[Task to carry out]
Convert the records starting at the line containing "Number of gold chocolate" and ending at the line containing "Number of gold rings in the ring tray: 2" into a two-column CSV with the columns text and answer, one row per record. Place each record's text and its answer in a single quoted field each, with line breaks replaced by spaces.

........

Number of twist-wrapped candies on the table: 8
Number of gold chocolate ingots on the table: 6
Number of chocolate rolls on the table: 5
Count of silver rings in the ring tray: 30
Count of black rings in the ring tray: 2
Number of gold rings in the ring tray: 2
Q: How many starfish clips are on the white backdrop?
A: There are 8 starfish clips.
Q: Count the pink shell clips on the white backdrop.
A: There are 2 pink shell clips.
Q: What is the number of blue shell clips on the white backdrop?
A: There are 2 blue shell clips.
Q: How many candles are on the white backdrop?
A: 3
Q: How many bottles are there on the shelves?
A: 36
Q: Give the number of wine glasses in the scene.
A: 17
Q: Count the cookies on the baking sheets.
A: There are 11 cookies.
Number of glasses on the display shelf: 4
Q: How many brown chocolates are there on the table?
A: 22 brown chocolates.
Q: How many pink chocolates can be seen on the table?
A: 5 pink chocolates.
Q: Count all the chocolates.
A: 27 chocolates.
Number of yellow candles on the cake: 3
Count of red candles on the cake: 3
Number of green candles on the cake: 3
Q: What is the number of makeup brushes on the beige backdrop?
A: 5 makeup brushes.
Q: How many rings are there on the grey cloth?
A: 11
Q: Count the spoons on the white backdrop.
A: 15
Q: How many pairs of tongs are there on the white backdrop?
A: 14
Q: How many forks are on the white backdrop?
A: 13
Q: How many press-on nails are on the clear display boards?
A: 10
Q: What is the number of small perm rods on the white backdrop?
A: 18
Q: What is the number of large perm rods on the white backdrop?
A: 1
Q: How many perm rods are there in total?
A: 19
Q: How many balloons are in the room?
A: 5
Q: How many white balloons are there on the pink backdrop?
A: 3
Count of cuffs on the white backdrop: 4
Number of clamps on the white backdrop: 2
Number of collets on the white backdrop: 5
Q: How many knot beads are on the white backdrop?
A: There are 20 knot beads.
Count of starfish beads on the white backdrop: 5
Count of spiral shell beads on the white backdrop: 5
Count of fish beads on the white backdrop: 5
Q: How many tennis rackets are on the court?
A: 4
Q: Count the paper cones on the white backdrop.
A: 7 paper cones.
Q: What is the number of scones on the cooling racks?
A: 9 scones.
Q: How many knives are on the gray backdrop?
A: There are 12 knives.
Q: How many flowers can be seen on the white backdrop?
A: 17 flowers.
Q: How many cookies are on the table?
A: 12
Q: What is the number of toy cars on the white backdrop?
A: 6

........

[Exercise result]
text,answer
"Number of gold chocolate ingots on the table:","6"
"Number of chocolate rolls on the table:","5"
"Count of silver rings in the ring tray:","30"
"Count of black rings in the ring tray:","2"
"Number of gold rings in the ring tray:","2"